(Supplied entries begins)
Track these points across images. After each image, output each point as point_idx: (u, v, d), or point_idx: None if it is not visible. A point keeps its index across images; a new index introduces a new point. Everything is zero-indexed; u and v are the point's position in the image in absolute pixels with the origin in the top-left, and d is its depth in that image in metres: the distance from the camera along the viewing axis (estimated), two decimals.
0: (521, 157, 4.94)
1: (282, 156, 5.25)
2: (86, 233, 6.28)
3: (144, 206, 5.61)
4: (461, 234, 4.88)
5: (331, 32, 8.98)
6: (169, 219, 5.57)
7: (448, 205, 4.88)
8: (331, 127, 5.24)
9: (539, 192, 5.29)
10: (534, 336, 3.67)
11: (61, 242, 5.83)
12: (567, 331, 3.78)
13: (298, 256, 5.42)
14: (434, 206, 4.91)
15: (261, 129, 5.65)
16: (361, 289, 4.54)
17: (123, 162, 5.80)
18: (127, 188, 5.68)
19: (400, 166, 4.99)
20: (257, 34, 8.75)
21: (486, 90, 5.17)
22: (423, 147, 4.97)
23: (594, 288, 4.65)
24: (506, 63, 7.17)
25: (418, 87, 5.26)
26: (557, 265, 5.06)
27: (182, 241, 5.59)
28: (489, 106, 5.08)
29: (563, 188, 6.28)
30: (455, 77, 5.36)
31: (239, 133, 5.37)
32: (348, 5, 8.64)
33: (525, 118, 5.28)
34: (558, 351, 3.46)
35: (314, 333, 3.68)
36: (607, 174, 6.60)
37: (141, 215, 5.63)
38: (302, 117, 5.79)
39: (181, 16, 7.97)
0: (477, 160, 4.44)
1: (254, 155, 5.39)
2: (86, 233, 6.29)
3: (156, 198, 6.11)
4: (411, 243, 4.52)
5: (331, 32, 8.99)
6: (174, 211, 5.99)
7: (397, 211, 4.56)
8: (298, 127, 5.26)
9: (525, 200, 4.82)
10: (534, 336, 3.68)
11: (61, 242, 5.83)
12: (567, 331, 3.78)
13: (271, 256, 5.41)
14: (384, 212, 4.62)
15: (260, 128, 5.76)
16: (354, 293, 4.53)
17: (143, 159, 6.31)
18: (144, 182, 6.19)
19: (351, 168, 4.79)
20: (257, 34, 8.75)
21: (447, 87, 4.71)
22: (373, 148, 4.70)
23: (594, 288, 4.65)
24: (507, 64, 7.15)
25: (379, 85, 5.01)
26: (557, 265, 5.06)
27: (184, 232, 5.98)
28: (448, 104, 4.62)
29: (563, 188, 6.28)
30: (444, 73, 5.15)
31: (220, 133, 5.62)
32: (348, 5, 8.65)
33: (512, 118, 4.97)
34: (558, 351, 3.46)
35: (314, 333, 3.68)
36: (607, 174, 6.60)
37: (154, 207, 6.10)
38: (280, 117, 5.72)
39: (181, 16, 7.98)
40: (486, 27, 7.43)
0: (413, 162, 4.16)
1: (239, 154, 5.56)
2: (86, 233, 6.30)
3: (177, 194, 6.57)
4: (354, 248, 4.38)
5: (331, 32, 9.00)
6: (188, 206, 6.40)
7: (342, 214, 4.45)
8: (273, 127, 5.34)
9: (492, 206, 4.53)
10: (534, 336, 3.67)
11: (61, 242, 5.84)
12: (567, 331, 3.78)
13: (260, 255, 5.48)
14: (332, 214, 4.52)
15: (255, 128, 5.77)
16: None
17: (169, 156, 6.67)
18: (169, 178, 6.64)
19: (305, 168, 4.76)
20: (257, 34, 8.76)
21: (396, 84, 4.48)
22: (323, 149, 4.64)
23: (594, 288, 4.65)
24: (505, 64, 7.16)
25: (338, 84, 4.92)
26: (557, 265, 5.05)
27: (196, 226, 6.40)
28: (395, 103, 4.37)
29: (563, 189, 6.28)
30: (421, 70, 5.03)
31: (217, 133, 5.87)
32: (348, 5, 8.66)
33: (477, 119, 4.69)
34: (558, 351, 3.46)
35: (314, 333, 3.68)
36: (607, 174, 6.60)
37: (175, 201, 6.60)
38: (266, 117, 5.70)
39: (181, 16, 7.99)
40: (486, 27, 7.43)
(Supplied entries ends)
Work instructions — All of the entries should be transcribed exactly as they appear.

Exercise response —
Track these points across images. After each image, output each point as point_idx: (u, v, d), or point_idx: None if it is not visible. A point keeps its index across images; a new index introduces a new point. Everything is zero-indexed; u and v are the point's position in the image in absolute pixels with the origin in the top-left, and d is its depth in that image in metres: the distance from the camera along the viewing axis (estimated), two decimals.
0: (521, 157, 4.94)
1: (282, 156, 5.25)
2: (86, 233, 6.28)
3: (144, 206, 5.61)
4: (461, 234, 4.88)
5: (331, 32, 8.98)
6: (169, 219, 5.57)
7: (448, 205, 4.88)
8: (331, 127, 5.24)
9: (539, 192, 5.29)
10: (534, 336, 3.67)
11: (61, 242, 5.83)
12: (567, 331, 3.78)
13: (298, 256, 5.42)
14: (434, 206, 4.91)
15: (261, 129, 5.65)
16: (361, 289, 4.54)
17: (123, 162, 5.80)
18: (127, 188, 5.68)
19: (400, 166, 4.99)
20: (257, 34, 8.75)
21: (486, 90, 5.17)
22: (423, 147, 4.97)
23: (594, 288, 4.65)
24: (506, 63, 7.17)
25: (418, 87, 5.26)
26: (557, 265, 5.06)
27: (182, 241, 5.59)
28: (489, 106, 5.08)
29: (563, 188, 6.28)
30: (455, 77, 5.36)
31: (239, 133, 5.37)
32: (348, 5, 8.64)
33: (525, 118, 5.28)
34: (558, 351, 3.46)
35: (314, 333, 3.68)
36: (607, 174, 6.60)
37: (141, 215, 5.63)
38: (302, 117, 5.79)
39: (181, 16, 7.97)
0: (477, 160, 4.44)
1: (254, 155, 5.39)
2: (86, 233, 6.29)
3: (156, 198, 6.11)
4: (411, 243, 4.52)
5: (331, 32, 8.99)
6: (174, 211, 5.99)
7: (397, 211, 4.56)
8: (298, 127, 5.26)
9: (525, 200, 4.82)
10: (534, 336, 3.68)
11: (61, 242, 5.83)
12: (567, 331, 3.78)
13: (271, 256, 5.41)
14: (384, 212, 4.62)
15: (260, 128, 5.76)
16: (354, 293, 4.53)
17: (143, 159, 6.31)
18: (144, 182, 6.19)
19: (351, 168, 4.79)
20: (257, 34, 8.75)
21: (447, 87, 4.71)
22: (373, 148, 4.70)
23: (594, 288, 4.65)
24: (507, 64, 7.15)
25: (379, 85, 5.01)
26: (557, 265, 5.06)
27: (184, 232, 5.98)
28: (448, 104, 4.62)
29: (563, 188, 6.28)
30: (444, 73, 5.15)
31: (220, 133, 5.62)
32: (348, 5, 8.65)
33: (512, 118, 4.97)
34: (558, 351, 3.46)
35: (314, 333, 3.68)
36: (607, 174, 6.60)
37: (154, 207, 6.10)
38: (280, 117, 5.72)
39: (181, 16, 7.98)
40: (486, 27, 7.43)
0: (413, 162, 4.16)
1: (239, 154, 5.56)
2: (86, 233, 6.30)
3: (177, 194, 6.57)
4: (354, 248, 4.38)
5: (331, 32, 9.00)
6: (188, 206, 6.40)
7: (342, 214, 4.45)
8: (273, 127, 5.34)
9: (492, 206, 4.53)
10: (534, 336, 3.67)
11: (61, 242, 5.84)
12: (567, 331, 3.78)
13: (260, 255, 5.48)
14: (332, 214, 4.52)
15: (255, 128, 5.77)
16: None
17: (169, 156, 6.67)
18: (169, 178, 6.64)
19: (305, 168, 4.76)
20: (257, 34, 8.76)
21: (396, 84, 4.48)
22: (323, 149, 4.64)
23: (594, 288, 4.65)
24: (505, 64, 7.16)
25: (338, 84, 4.92)
26: (557, 265, 5.05)
27: (196, 226, 6.40)
28: (395, 103, 4.37)
29: (563, 189, 6.28)
30: (421, 70, 5.03)
31: (217, 133, 5.87)
32: (348, 5, 8.66)
33: (477, 119, 4.69)
34: (558, 351, 3.46)
35: (314, 333, 3.68)
36: (607, 174, 6.60)
37: (175, 201, 6.60)
38: (266, 117, 5.70)
39: (181, 16, 7.99)
40: (486, 27, 7.43)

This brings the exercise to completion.